- _Brief_: Copy every entry exactly as given, minus the images.

——————————

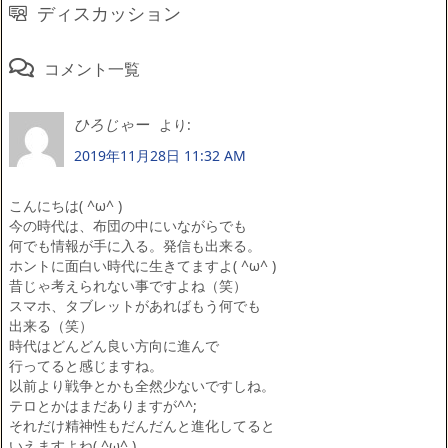
ディスカッション
コメント一覧
ひろじゃー
より:
2019年11月28日 11:32 AM
こんにちは( ^ω^ )
今の時代は、布団の中にいながらでも
何でも情報が手に入る。発信も出来る。
ホントに面白い時代に生きてますよ( ^ω^ )
昔じゃ考えられない事ですよね（笑）
スマホ、タブレットがあればもう何でも
出来る（笑）
時代はどんどん良い方向に進んで
行ってると感じますね。
以前より戦争とかも全然少ないですしね。
テロとかはまだありますが^^;
それだけ精神性もだんだんと進化してると
いえますよね( ^ω^ )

——————————

- _The completed task_:
ディスカッション
コメント一覧
ひろじゃー
より:
2019年11月28日 11:32 AM
こんにちは( ^ω^ )
今の時代は、布団の中にいながらでも
何でも情報が手に入る。発信も出来る。
ホントに面白い時代に生きてますよ( ^ω^ )
昔じゃ考えられない事ですよね（笑）
スマホ、タブレットがあればもう何でも
出来る（笑）
時代はどんどん良い方向に進んで
行ってると感じますね。
以前より戦争とかも全然少ないですしね。
テロとかはまだありますが^^;
それだけ精神性もだんだんと進化してると
いえますよね( ^ω^ )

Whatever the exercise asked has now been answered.